- What this task involves: The string "index" appears in some lines of the entries that follow; copy each such line.

- Provided information:
· · · · ·

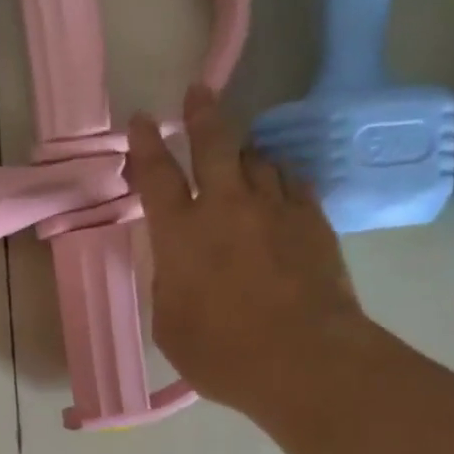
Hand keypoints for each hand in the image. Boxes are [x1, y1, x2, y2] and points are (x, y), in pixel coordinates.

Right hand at [125, 84, 369, 422]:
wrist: (304, 360)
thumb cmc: (224, 357)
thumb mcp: (171, 329)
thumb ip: (168, 286)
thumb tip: (177, 264)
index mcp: (181, 236)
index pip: (157, 176)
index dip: (145, 146)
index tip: (141, 120)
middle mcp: (226, 207)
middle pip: (213, 144)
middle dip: (202, 114)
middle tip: (199, 93)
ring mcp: (274, 208)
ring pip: (257, 158)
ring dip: (243, 153)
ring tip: (240, 156)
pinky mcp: (312, 219)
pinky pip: (292, 181)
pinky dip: (278, 178)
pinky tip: (277, 187)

· · · · ·

- Solved problem:
index mcp: (181, 236)
index pip: (157, 176)
index dip: (145, 146)
index tip: (141, 120)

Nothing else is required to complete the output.